Passage shown —
# Deck Bags / Extra Storage



## rino88 (Sep 10, 2011)

Hi All 

I'm currently in the market for a deck bag for the yak and I'm having some difficulty finding one. I've come across the following few online but they are a bit too small as I want them to fit my Plano Tray tackle boxes etc for easy access -

14.5 inches Long x 7 inches wide at the widest point.









39 cm Long x 32cm/17cm Wide









Anyone currently using the above? Is there a bigger alternative out there?

Cheers!


----------



## Grunt (Dec 7, 2008)

Friends at the Canoe club use these bags in the long marathon races like Hawkesbury Classic. The hard shell makes them easy to reach into and out of.


----------



## rino88 (Sep 10, 2011)

Bertros said:


> Most of those that I've observed opt for a milk crate or esky for extra storage of tackle, anchors, etc that's it's in the well behind the seat. If this is for your Moken, could that be an option? Alternatively a dry bag in the front well might also be something to consider?

Collected data
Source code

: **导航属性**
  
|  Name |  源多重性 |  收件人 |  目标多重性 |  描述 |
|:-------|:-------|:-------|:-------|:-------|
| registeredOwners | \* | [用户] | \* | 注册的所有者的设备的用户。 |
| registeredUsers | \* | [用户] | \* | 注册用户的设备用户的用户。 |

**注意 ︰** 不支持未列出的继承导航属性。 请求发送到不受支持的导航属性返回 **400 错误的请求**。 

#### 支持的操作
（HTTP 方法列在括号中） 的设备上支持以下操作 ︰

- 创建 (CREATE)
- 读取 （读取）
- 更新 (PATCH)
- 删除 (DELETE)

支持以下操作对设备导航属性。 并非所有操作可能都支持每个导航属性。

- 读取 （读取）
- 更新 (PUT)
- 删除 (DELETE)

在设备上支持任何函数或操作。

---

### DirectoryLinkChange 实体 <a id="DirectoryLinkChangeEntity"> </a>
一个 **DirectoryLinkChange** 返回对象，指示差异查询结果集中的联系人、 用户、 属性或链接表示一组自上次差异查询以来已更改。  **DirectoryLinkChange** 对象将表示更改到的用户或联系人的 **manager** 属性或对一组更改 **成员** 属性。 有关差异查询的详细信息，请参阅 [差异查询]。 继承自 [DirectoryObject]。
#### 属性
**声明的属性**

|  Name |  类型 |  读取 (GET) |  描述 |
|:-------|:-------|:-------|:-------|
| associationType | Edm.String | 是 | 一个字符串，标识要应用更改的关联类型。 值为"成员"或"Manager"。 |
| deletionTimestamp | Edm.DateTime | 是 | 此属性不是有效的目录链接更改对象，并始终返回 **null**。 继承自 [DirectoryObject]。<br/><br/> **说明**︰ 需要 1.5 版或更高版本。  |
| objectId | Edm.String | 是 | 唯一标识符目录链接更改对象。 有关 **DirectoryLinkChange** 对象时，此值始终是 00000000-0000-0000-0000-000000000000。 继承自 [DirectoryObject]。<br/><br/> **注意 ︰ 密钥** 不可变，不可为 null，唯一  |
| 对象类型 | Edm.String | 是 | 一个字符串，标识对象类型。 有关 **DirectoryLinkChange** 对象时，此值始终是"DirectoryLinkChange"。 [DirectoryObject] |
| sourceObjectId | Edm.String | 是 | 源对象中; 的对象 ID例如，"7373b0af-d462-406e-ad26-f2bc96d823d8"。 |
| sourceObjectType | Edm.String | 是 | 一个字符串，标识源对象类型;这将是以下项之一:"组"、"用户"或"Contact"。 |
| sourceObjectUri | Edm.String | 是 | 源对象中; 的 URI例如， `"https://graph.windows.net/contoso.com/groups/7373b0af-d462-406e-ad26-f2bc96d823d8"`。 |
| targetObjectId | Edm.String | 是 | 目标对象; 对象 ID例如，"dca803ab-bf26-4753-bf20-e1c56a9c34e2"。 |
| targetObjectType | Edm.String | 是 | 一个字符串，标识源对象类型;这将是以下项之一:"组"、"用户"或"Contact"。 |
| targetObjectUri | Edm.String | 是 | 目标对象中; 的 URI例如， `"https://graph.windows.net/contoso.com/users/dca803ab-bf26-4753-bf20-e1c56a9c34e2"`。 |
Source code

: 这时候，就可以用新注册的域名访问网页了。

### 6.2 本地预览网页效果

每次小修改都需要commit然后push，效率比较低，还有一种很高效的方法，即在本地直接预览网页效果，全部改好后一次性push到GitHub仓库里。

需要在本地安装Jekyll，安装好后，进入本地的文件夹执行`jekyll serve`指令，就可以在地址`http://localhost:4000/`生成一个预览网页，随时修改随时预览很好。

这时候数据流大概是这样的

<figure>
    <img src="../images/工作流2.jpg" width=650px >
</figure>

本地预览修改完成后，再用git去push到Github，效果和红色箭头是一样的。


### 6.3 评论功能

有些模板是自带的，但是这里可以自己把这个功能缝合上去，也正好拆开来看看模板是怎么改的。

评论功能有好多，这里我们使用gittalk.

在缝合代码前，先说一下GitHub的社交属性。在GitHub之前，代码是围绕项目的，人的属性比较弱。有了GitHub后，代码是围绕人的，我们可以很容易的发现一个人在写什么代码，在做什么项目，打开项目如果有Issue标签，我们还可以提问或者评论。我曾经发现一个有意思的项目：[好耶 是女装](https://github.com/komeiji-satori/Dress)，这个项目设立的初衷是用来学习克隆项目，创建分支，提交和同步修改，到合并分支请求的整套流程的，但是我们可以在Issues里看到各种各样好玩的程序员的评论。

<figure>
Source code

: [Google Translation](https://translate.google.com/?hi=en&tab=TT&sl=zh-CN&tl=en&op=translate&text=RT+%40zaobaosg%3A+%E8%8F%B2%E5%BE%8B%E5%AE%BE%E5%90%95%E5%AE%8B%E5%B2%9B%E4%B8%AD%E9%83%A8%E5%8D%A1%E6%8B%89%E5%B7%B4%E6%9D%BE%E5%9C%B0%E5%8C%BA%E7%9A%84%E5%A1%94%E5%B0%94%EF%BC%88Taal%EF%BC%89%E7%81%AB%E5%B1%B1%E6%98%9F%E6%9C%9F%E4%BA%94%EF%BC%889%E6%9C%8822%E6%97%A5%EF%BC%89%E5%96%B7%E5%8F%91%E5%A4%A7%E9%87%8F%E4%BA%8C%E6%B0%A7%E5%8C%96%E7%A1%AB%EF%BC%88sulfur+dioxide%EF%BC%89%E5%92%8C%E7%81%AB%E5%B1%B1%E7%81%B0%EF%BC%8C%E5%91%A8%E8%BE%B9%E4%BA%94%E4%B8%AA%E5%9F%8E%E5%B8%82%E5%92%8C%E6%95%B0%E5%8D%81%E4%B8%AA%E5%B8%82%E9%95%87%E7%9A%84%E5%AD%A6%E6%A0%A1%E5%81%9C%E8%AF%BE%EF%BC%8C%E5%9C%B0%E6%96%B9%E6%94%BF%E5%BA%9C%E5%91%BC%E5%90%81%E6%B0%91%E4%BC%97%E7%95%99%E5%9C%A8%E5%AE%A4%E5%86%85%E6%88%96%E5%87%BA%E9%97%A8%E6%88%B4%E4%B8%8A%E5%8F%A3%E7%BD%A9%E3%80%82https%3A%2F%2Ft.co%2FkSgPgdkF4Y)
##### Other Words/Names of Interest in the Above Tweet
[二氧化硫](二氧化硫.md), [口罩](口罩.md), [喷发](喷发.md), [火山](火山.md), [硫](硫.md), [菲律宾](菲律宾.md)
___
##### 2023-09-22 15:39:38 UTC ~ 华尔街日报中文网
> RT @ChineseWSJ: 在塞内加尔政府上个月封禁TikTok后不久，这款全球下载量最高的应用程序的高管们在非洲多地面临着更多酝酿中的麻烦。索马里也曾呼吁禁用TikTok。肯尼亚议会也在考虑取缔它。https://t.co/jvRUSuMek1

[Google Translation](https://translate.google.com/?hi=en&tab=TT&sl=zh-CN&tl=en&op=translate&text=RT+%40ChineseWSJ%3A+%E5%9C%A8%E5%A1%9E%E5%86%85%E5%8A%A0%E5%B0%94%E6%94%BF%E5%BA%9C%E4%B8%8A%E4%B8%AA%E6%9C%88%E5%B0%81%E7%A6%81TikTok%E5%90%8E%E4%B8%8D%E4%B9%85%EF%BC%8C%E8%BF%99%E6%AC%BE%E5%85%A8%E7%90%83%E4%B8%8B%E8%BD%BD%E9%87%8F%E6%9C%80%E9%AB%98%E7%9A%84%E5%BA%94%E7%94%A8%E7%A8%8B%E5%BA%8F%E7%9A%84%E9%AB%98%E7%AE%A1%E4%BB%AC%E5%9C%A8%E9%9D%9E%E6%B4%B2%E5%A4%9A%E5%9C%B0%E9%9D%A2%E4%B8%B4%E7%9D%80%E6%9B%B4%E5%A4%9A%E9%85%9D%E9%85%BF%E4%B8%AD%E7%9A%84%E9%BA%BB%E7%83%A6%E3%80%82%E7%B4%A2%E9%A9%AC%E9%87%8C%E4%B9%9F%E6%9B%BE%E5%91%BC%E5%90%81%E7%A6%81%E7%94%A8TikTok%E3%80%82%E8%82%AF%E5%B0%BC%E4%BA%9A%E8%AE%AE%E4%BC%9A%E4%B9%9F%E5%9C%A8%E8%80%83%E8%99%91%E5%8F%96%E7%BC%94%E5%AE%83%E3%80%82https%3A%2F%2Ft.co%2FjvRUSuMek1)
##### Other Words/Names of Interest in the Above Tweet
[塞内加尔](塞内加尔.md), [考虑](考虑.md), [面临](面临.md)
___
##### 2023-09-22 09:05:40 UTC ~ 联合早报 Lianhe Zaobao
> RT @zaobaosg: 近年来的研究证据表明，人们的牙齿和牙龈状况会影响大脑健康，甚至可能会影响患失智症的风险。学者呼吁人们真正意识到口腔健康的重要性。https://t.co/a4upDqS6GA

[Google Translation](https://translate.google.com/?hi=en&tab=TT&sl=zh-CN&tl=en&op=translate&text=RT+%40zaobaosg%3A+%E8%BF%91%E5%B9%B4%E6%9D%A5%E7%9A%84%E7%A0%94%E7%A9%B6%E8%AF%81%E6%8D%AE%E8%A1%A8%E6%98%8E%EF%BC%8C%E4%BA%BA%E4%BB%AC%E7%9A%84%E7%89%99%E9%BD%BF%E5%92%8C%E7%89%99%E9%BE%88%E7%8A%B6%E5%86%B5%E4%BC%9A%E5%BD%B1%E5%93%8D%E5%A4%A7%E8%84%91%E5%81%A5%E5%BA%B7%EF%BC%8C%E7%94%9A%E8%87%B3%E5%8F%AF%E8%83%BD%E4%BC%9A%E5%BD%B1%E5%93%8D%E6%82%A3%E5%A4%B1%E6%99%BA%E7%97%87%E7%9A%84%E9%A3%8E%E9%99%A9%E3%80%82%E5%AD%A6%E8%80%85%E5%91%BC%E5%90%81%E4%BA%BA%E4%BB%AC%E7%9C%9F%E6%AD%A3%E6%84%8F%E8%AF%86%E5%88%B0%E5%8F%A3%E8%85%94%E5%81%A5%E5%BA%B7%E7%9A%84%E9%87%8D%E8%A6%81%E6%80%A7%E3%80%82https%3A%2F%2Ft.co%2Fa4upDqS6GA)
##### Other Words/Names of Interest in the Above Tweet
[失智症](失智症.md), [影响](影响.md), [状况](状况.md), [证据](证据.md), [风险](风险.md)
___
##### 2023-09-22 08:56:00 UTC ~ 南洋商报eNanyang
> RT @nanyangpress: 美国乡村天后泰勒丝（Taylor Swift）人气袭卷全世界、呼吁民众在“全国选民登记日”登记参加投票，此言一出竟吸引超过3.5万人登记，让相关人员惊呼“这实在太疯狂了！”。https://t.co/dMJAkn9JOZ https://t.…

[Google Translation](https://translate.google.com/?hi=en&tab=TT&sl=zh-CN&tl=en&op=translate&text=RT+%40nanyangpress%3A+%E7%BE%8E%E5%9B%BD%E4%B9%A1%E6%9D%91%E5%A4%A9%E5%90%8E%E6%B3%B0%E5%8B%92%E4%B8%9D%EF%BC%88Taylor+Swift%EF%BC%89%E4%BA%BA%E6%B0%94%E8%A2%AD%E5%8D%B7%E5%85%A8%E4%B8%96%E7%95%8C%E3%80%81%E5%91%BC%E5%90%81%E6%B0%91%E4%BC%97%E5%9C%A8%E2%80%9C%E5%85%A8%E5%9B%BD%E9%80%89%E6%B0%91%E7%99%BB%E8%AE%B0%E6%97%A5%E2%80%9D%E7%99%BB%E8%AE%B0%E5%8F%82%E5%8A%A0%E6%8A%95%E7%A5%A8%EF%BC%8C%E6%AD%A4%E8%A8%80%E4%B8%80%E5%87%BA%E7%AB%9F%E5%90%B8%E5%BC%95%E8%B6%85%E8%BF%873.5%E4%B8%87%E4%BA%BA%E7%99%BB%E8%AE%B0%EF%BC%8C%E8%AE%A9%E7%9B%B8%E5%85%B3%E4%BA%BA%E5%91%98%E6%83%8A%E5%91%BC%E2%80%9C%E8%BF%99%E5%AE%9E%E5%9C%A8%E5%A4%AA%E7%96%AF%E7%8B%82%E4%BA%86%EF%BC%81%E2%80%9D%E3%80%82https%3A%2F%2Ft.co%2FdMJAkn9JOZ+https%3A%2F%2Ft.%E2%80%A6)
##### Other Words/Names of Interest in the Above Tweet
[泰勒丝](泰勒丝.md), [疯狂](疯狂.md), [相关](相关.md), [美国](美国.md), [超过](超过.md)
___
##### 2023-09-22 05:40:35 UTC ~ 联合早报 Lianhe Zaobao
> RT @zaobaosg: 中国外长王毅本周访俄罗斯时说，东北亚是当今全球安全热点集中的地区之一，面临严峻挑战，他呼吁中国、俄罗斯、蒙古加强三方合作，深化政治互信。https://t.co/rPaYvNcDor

Instructions for the task — Reproduce the entire deck bag forum thread above, word for word.

Exercise answer —
# Deck Bags / Extra Storage



## rino88 (Sep 10, 2011)

Hi All 

I'm currently in the market for a deck bag for the yak and I'm having some difficulty finding one. I've come across the following few online but they are a bit too small as I want them to fit my Plano Tray tackle boxes etc for easy access -

14.5 inches Long x 7 inches wide at the widest point.









39 cm Long x 32cm/17cm Wide









Anyone currently using the above? Is there a bigger alternative out there?

Cheers!


----------



## Grunt (Dec 7, 2008)

Friends at the Canoe club use these bags in the long marathon races like Hawkesbury Classic. The hard shell makes them easy to reach into and out of.


----------



## rino88 (Sep 10, 2011)

Bertros said:


> Most of those that I've observed opt for a milk crate or esky for extra storage of tackle, anchors, etc that's it's in the well behind the seat. If this is for your Moken, could that be an option? Alternatively a dry bag in the front well might also be something to consider?